-- Opening Marker --
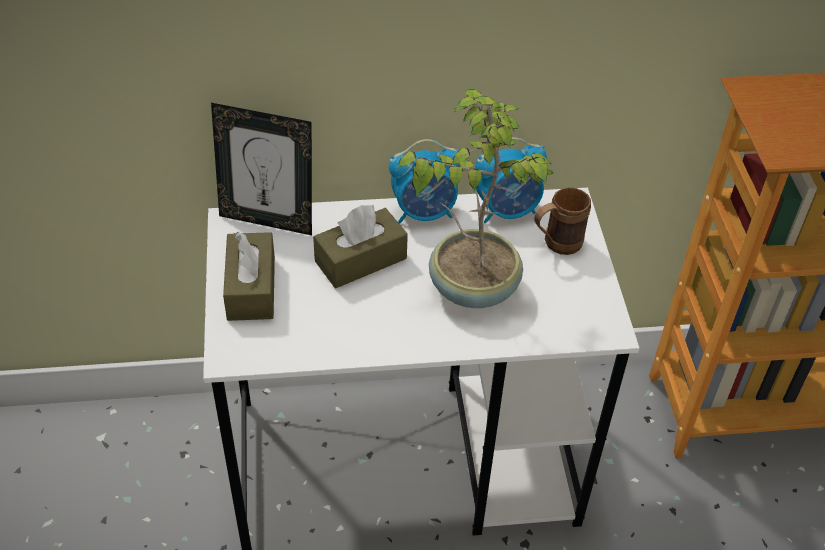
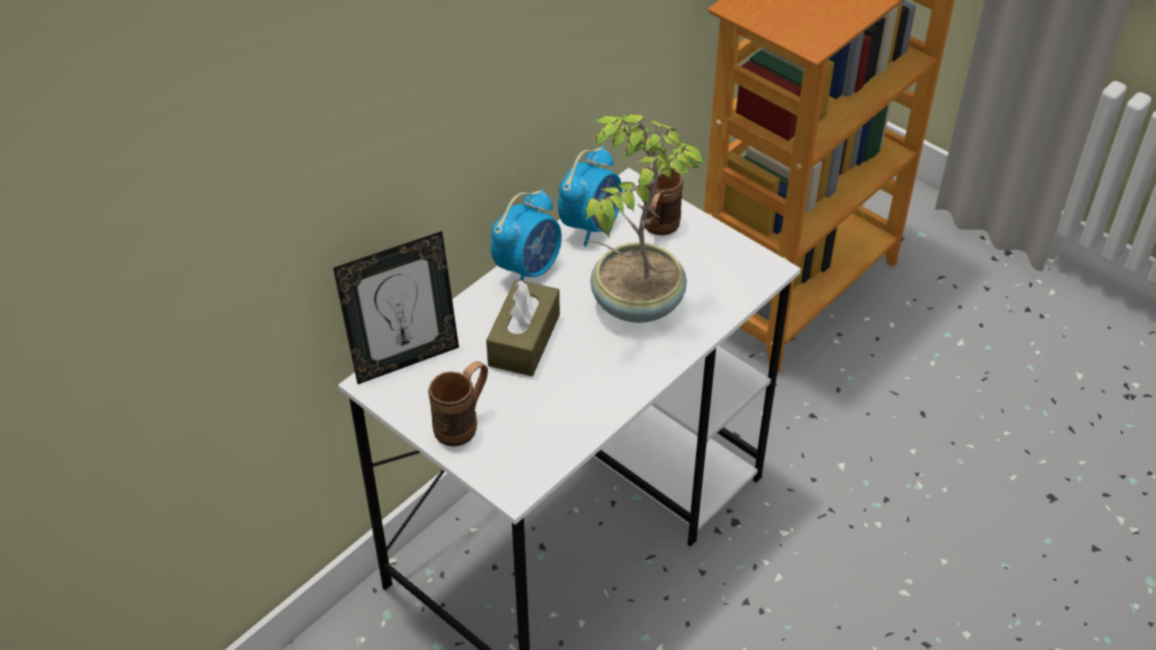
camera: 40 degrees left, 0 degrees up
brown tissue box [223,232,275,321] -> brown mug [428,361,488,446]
-- Closing Marker --
-- Opening Marker --
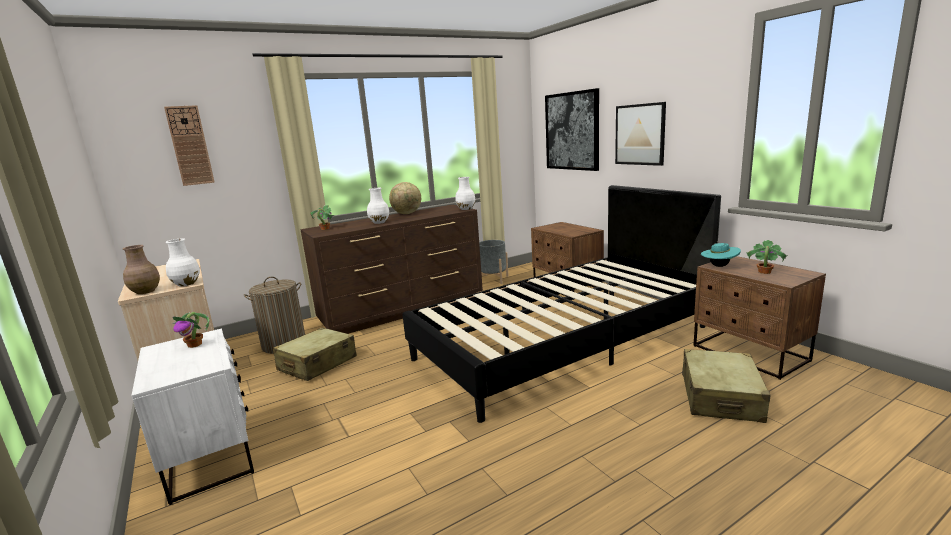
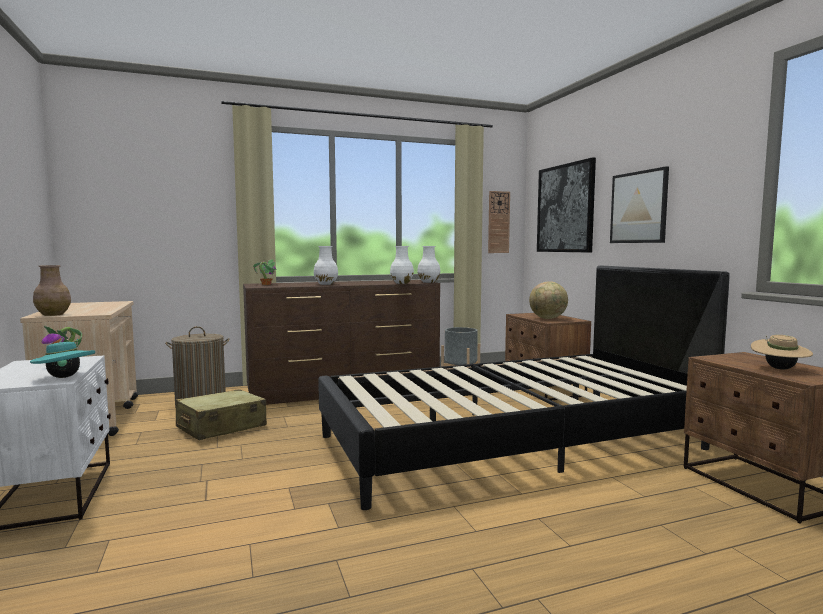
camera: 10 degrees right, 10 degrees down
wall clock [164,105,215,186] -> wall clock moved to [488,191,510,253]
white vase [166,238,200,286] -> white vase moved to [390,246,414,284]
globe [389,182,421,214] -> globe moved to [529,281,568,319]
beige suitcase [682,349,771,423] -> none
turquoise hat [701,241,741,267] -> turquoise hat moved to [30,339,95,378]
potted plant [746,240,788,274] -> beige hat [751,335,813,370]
-- Closing Marker --
What the exercise asks
Beginning at the line with "camera: 40 degrees left, 0 degrees up" and ending at the line with "brown tissue box", reproduce each line of the data above exactly, and add no other lines.

Answer section
camera: 40 degrees left, 0 degrees up
brown tissue box [223,232,275,321] -> brown mug [428,361,488,446]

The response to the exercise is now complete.